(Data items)
+-------+

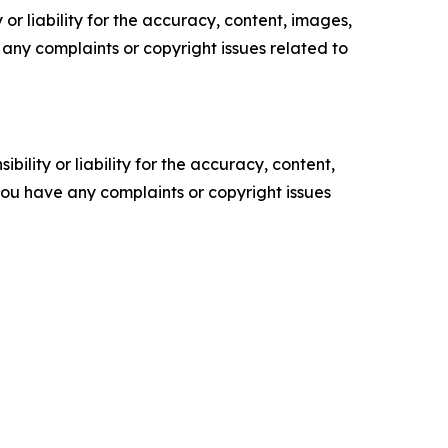
or liability for the accuracy, content, images,
ve any complaints or copyright issues related to
ility or liability for the accuracy, content,
f you have any complaints or copyright issues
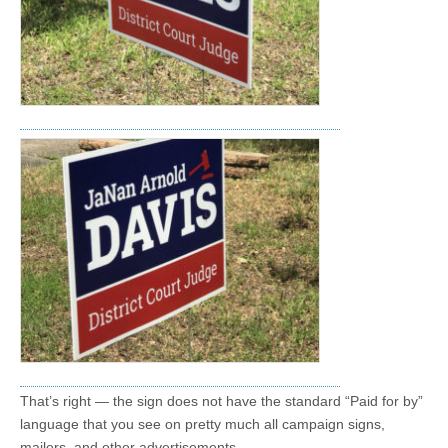
That’s right — the sign does not have the standard “Paid for by”
language that you see on pretty much all campaign signs,
mailers, and other advertisements.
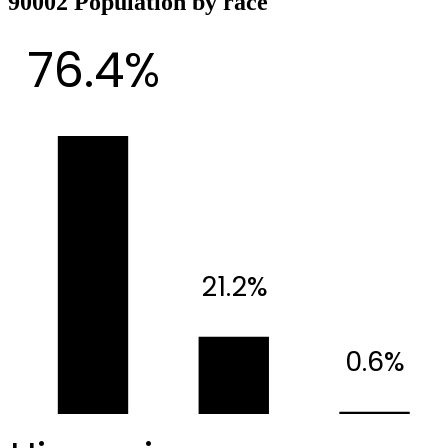
90002 Population by race
76.4%
21.2%
0.6%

+-------+

Looking at the records above, work out how many lines include the word "content", then give that number by itself.

2